Record extracts
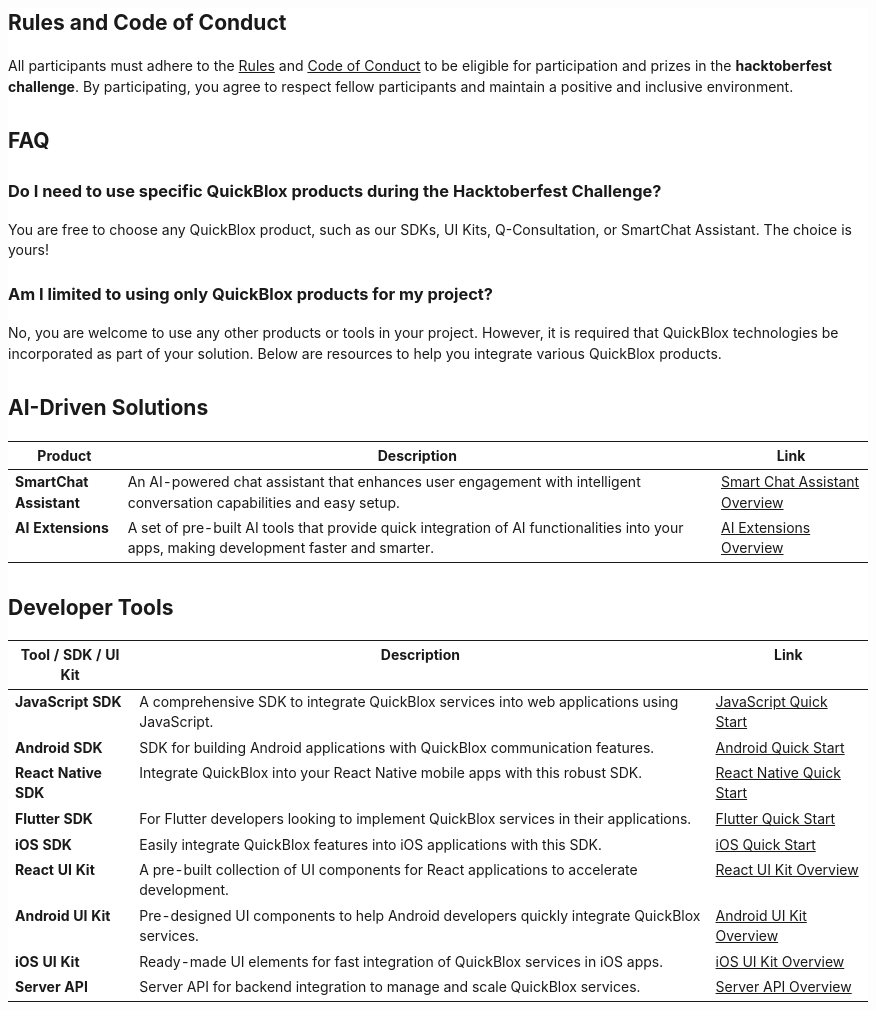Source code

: ## Rules and Code of Conduct
All participants must adhere to the [Rules](https://github.com/QuickBlox/quickblox-hacktoberfest-challenge/blob/hacktoberfest/RULES.md) and [Code of Conduct](https://github.com/QuickBlox/quickblox-hacktoberfest-challenge/blob/hacktoberfest/CODE_OF_CONDUCT.md) to be eligible for participation and prizes in the **hacktoberfest challenge**. By participating, you agree to respect fellow participants and maintain a positive and inclusive environment.

## FAQ

### Do I need to use specific QuickBlox products during the Hacktoberfest Challenge?
You are free to choose any QuickBlox product, such as our SDKs, UI Kits, Q-Consultation, or SmartChat Assistant. The choice is yours!

### Am I limited to using only QuickBlox products for my project?
No, you are welcome to use any other products or tools in your project. However, it is required that QuickBlox technologies be incorporated as part of your solution. Below are resources to help you integrate various QuickBlox products.

## AI-Driven Solutions

| Product | Description | Link |
|---------|-------------|------|
| **SmartChat Assistant** | An AI-powered chat assistant that enhances user engagement with intelligent conversation capabilities and easy setup. | [Smart Chat Assistant Overview](https://docs.quickblox.com/docs/smartchat-assistant-overview) |
| **AI Extensions** | A set of pre-built AI tools that provide quick integration of AI functionalities into your apps, making development faster and smarter. | [AI Extensions Overview](https://docs.quickblox.com/docs/ai-extensions) |

## Developer Tools

| Tool / SDK / UI Kit | Description | Link |
|---------------------|-------------|------|
| **JavaScript SDK** | A comprehensive SDK to integrate QuickBlox services into web applications using JavaScript. | [JavaScript Quick Start](https://docs.quickblox.com/docs/js-quick-start) |
| **Android SDK** | SDK for building Android applications with QuickBlox communication features. | [Android Quick Start](https://docs.quickblox.com/docs/android-quick-start) |
| **React Native SDK** | Integrate QuickBlox into your React Native mobile apps with this robust SDK. | [React Native Quick Start](https://docs.quickblox.com/docs/react-native-quick-start) |
| **Flutter SDK** | For Flutter developers looking to implement QuickBlox services in their applications. | [Flutter Quick Start](https://docs.quickblox.com/docs/flutter-quick-start) |
| **iOS SDK** | Easily integrate QuickBlox features into iOS applications with this SDK. | [iOS Quick Start](https://docs.quickblox.com/docs/ios-quick-start) |
| **React UI Kit** | A pre-built collection of UI components for React applications to accelerate development. | [React UI Kit Overview](https://docs.quickblox.com/docs/react-uikit-overview) |
| **Android UI Kit** | Pre-designed UI components to help Android developers quickly integrate QuickBlox services. | [Android UI Kit Overview](https://docs.quickblox.com/docs/android-uikit-overview) |
| **iOS UI Kit** | Ready-made UI elements for fast integration of QuickBlox services in iOS apps. | [iOS UI Kit Overview](https://docs.quickblox.com/docs/ios-uikit-overview) |
| **Server API** | Server API for backend integration to manage and scale QuickBlox services. | [Server API Overview](https://docs.quickblox.com/reference/overview) |
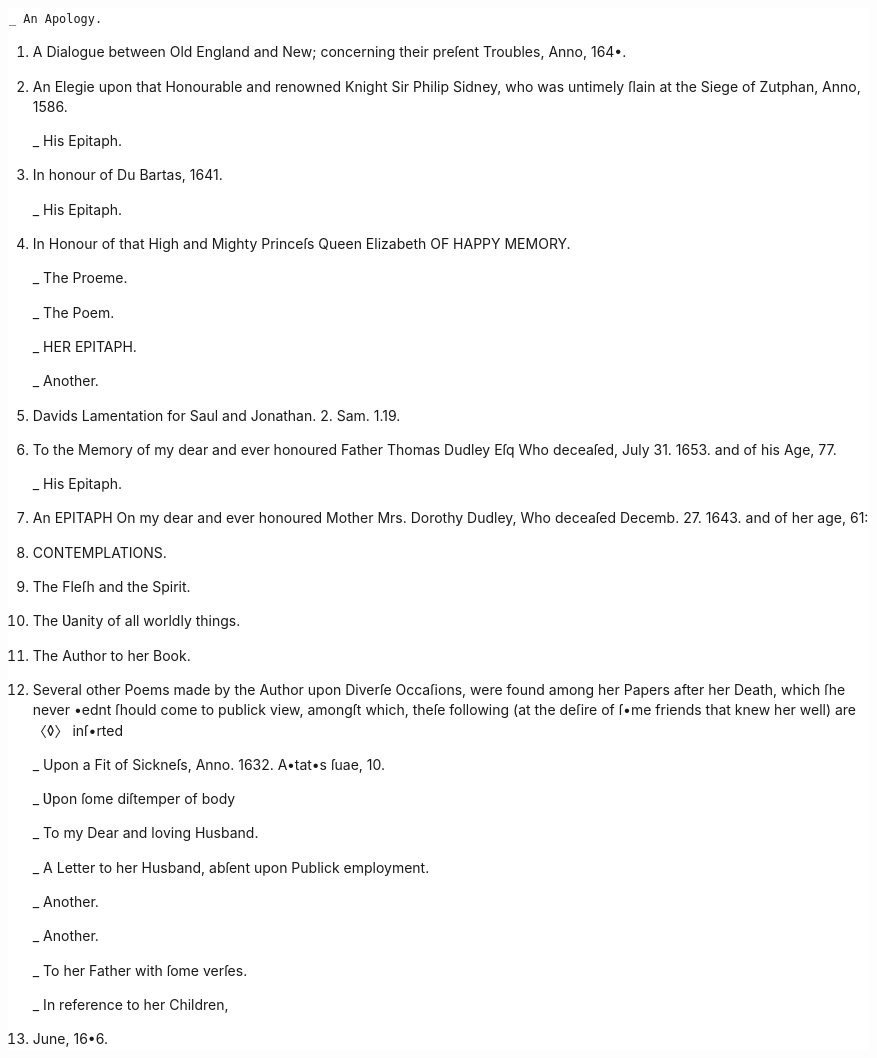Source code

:     _ An Apology.

1. A Dialogue between Old England and New; concerning their preſent Troubles, Anno, 164•.

1. An Elegie upon that Honourable and renowned Knight Sir Philip Sidney, who was untimely ſlain at the Siege of Zutphan, Anno, 1586.

    _ His Epitaph.

1. In honour of Du Bartas, 1641.

    _ His Epitaph.

1. In Honour of that High and Mighty Princeſs Queen Elizabeth OF HAPPY MEMORY.

    _ The Proeme.

    _ The Poem.

    _ HER EPITAPH.

    _ Another.

1. Davids Lamentation for Saul and Jonathan. 2. Sam. 1.19.

1. To the Memory of my dear and ever honoured Father Thomas Dudley Eſq Who deceaſed,
July 31. 1653.
and of his Age, 77.

    _ His Epitaph.

1. An EPITAPH On my dear and ever honoured Mother Mrs. Dorothy Dudley, Who deceaſed
Decemb. 27. 1643.
and of her age, 61:

1. CONTEMPLATIONS.

1. The Fleſh and the Spirit.

1. The Ʋanity of all worldly things.

1. The Author to her Book.

1. Several other Poems made by the Author upon Diverſe Occaſions, were found among her Papers after her Death, which ſhe never •ednt ſhould come to publick view, amongſt which, theſe following (at the deſire of ſ•me friends that knew her well) are 〈◊〉 inſ•rted

    _  Upon a Fit of Sickneſs, Anno. 1632. A•tat•s ſuae, 10.

    _ Ʋpon ſome diſtemper of body

    _ To my Dear and loving Husband.

    _ A Letter to her Husband, abſent upon Publick employment.

    _ Another.

    _ Another.

    _ To her Father with ſome verſes.

    _ In reference to her Children,
23. June, 16•6.
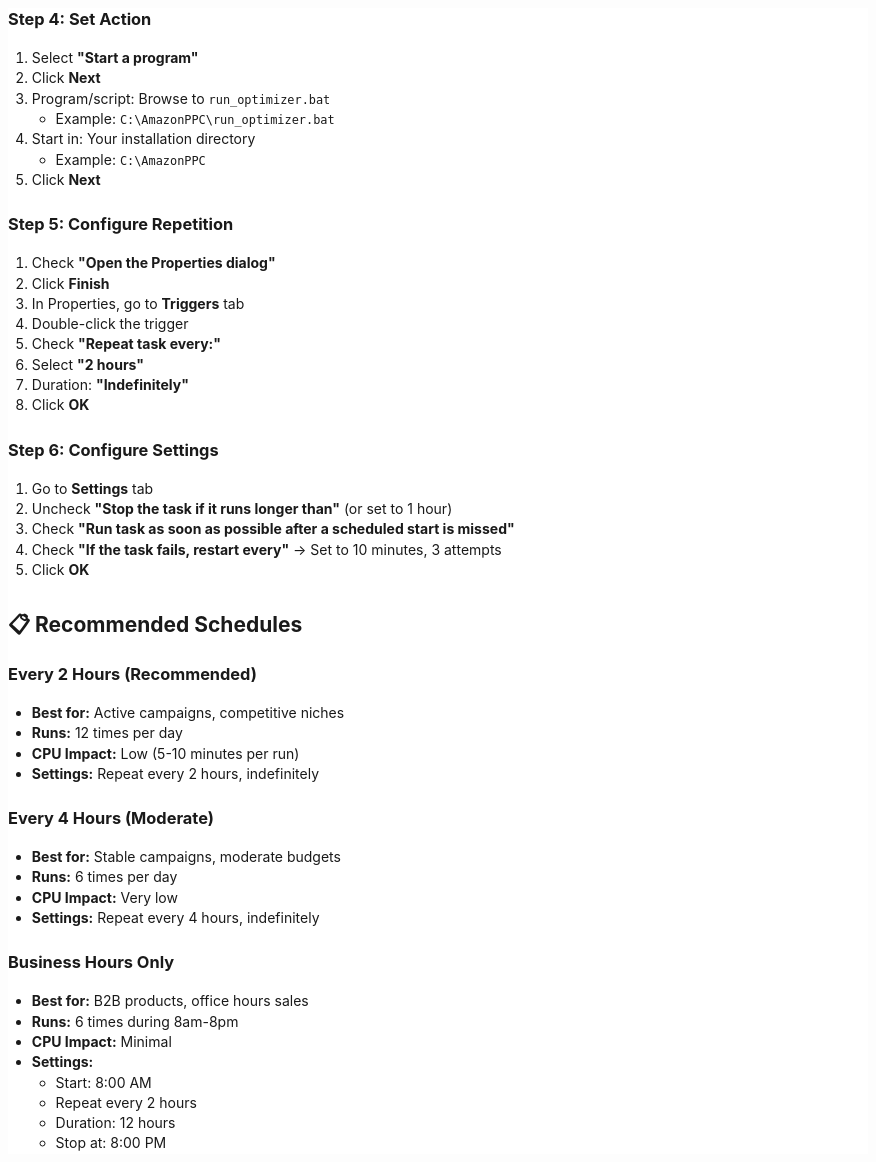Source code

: ### Step 4: Set Action

1. Select **"Start a program"**
2. Click **Next**
3. Program/script: Browse to `run_optimizer.bat`
   - Example: `C:\AmazonPPC\run_optimizer.bat`
4. Start in: Your installation directory
   - Example: `C:\AmazonPPC`
5. Click **Next**

### Step 5: Configure Repetition

1. Check **"Open the Properties dialog"**
2. Click **Finish**
3. In Properties, go to **Triggers** tab
4. Double-click the trigger
5. Check **"Repeat task every:"**
6. Select **"2 hours"**
7. Duration: **"Indefinitely"**
8. Click **OK**

### Step 6: Configure Settings

1. Go to **Settings** tab
2. Uncheck **"Stop the task if it runs longer than"** (or set to 1 hour)
3. Check **"Run task as soon as possible after a scheduled start is missed"**
4. Check **"If the task fails, restart every"** → Set to 10 minutes, 3 attempts
5. Click **OK**

## 📋 Recommended Schedules

### Every 2 Hours (Recommended)
- **Best for:** Active campaigns, competitive niches
- **Runs:** 12 times per day
- **CPU Impact:** Low (5-10 minutes per run)
- **Settings:** Repeat every 2 hours, indefinitely

### Every 4 Hours (Moderate)
- **Best for:** Stable campaigns, moderate budgets
- **Runs:** 6 times per day
- **CPU Impact:** Very low
- **Settings:** Repeat every 4 hours, indefinitely

### Business Hours Only
- **Best for:** B2B products, office hours sales
- **Runs:** 6 times during 8am-8pm
- **CPU Impact:** Minimal
- **Settings:** 
  - Start: 8:00 AM
  - Repeat every 2 hours
  - Duration: 12 hours
  - Stop at: 8:00 PM
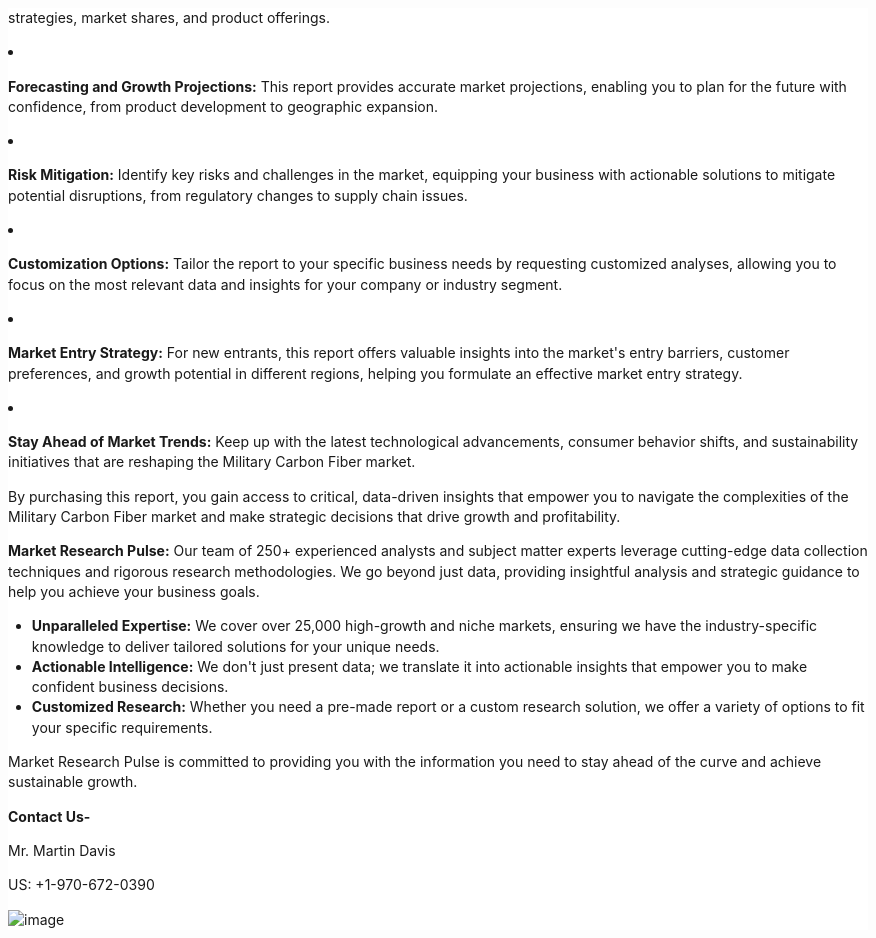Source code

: strategies, market shares, and product offerings.</p></li><li><p><strong>Forecasting and Growth Projections:</strong> This report provides accurate market projections, enabling you to plan for the future with confidence, from product development to geographic expansion.</p></li><li><p><strong>Risk Mitigation:</strong> Identify key risks and challenges in the market, equipping your business with actionable solutions to mitigate potential disruptions, from regulatory changes to supply chain issues.</p></li><li><p><strong>Customization Options:</strong> Tailor the report to your specific business needs by requesting customized analyses, allowing you to focus on the most relevant data and insights for your company or industry segment.</p></li><li><p><strong>Market Entry Strategy:</strong> For new entrants, this report offers valuable insights into the market's entry barriers, customer preferences, and growth potential in different regions, helping you formulate an effective market entry strategy.</p></li><li><p><strong>Stay Ahead of Market Trends:</strong> Keep up with the latest technological advancements, consumer behavior shifts, and sustainability initiatives that are reshaping the Military Carbon Fiber market.</p></li></ol><p>By purchasing this report, you gain access to critical, data-driven insights that empower you to navigate the complexities of the Military Carbon Fiber market and make strategic decisions that drive growth and profitability.</p><p><strong>Market Research Pulse:</strong>&nbsp;Our team of 250+ experienced analysts and subject matter experts leverage cutting-edge data collection techniques and rigorous research methodologies. We go beyond just data, providing insightful analysis and strategic guidance to help you achieve your business goals.</p><ul><li><strong>Unparalleled Expertise:</strong>&nbsp;We cover over 25,000 high-growth and niche markets, ensuring we have the industry-specific knowledge to deliver tailored solutions for your unique needs.</li><li><strong>Actionable Intelligence:</strong>&nbsp;We don't just present data; we translate it into actionable insights that empower you to make confident business decisions.</li><li><strong>Customized Research:</strong>&nbsp;Whether you need a pre-made report or a custom research solution, we offer a variety of options to fit your specific requirements.</li></ul><p>Market Research Pulse is committed to providing you with the information you need to stay ahead of the curve and achieve sustainable growth.</p><p><strong>Contact Us-</strong></p><p>Mr. Martin Davis</p><p>US: +1-970-672-0390</p>
![image](https://github.com/user-attachments/assets/63efbb08-d3fc-4026-ad00-086352d6a7ee)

Exercise
Collect every line of the items above that contains the string "times", treating uppercase and lowercase letters as distinct.

Output for this task
- **Runs:** 12 times per day
- **Runs:** 6 times per day
- **Runs:** 6 times during 8am-8pm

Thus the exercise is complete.